TEXTE FOURNI –
┏━━

Sur la droite, c’est une dizaine de gnous bleus qui broutent paisiblement, pas du tout perturbés par ce qui se passe autour. De ci, de là, bien évidemment, les traditionnels springboks. Nous faisons lentement le tour du pan pour admirer toute cette faune évoluant paisiblement sans perturbation humaine, ni prédateur. En faisant une pause sur un des lieux de bivouac de ce pan, nous découvrons une empreinte de léopard. Si seulement on pouvait en voir un ! En attendant, nous profitons des jolis tapis de fleurs, au choix jaunes, bleues, ou rouges. En repartant de là, c’est toute la famille bubale, avec trois jeunes, qui défile sur le pan. Un dernier coup d’œil et nous partons vers le pan de Mpaathutlwa.

 

Celui-ci est en eau et offre des couleurs surprenantes. Par moment, la surface semble être de sel tellement elle est blanche. Pour voir les animaux, il faut des jumelles : ils sont tous de l’autre côté, encore une fois des oryx et une centaine de springboks qui n’apparaissent même pas à l’œil nu. Trois autruches flânent aussi par-là. Avec toutes ces belles images dans les yeux, nous reprenons la direction de « notre » pan, en empruntant une piste bien rouge cernée de hauts murs verts. Soudain, nous apercevons trois vautours installés sur des arbres à droite de la piste (un tête blanche massif et deux dos blancs). Dans le ciel, trois autres font des cercles. Il y a sûrement une charogne dans les environs mais impossible de l’apercevoir depuis notre position. Du coup, nous retournons au campement pour déguster une bonne salade. Nos amis les calaos sont de retour après leur visite du petit déj’.

┗━━

QUESTIONS D'ÉTUDE –
- A) Recopiez fidèlement le passage du récit d'observation de la faune qui commence aux mots « Sur la droite, c’est » et se termine après « pan de Mpaathutlwa. ».
- B) Relevez toutes les couleurs de fleurs mentionnées dans le récit d'observation de la faune.

LISTING FOURNI –
┏━━

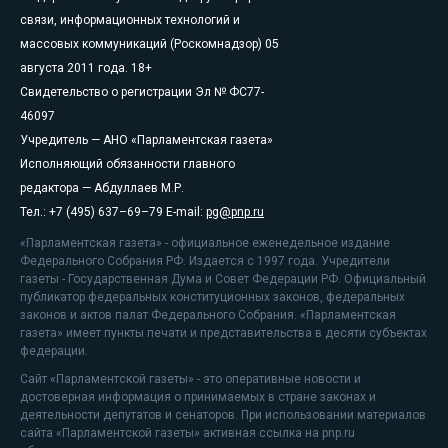
связи, информационных технологий и
массовых коммуникаций (Роскомнадзор) 05
августа 2011 года. 18+
Свидетельство о регистрации Эл № ФС77-
46097
Учредитель — АНО «Парламентская газета»
Исполняющий обязанности главного
редактора — Абдуллаев М.Р.
Тел.: +7 (495) 637–69–79 E-mail:
pg@pnp.ru
«Парламентская газета» - официальное еженедельное издание
Федерального Собрания РФ. Издается с 1997 года. Учредители
газеты - Государственная Дума и Совет Федерации РФ. Официальный
публикатор федеральных конституционных законов, федеральных
законов и актов палат Федерального Собрания. «Парламентская
газета» имеет пункты печати и представительства в десяти субъектах
федерации.
Сайт «Парламентской газеты» - это оперативные новости и
достоверная информация о принимаемых в стране законах и
деятельности депутатов и сенаторов. При использовании материалов
сайта «Парламентской газеты» активная ссылка на pnp.ru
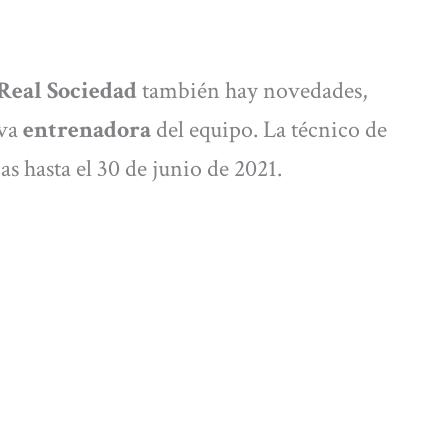
Real Sociedad
también hay novedades,
eva
entrenadora
del equipo. La técnico de
cas hasta el 30 de junio de 2021.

┗━━

CORRIGÉ DE L'EXERCICE –
- A)
Sur la droite, c’est une dizaine de gnous bleus qui broutent paisiblement, pas du tout perturbés par ce qui se passe autour. De ci, de là, bien évidemment, les traditionnels springboks. Nous faisons lentement le tour du pan pour admirer toute cette faune évoluant paisiblement sans perturbation humaine, ni prédateur. En faisant une pause sur un des lieux de bivouac de ce pan, nous découvrons une empreinte de léopard. Si seulement on pouvait en voir un ! En attendant, nous profitons des jolis tapis de fleurs, au choix jaunes, bleues, ou rouges. En repartant de là, c’est toute la famille bubale, avec trois jeunes, qui défile sur le pan. Un dernier coup d’œil et nous partons vers le pan de Mpaathutlwa.

- B) Jaunes, bleues, rouges.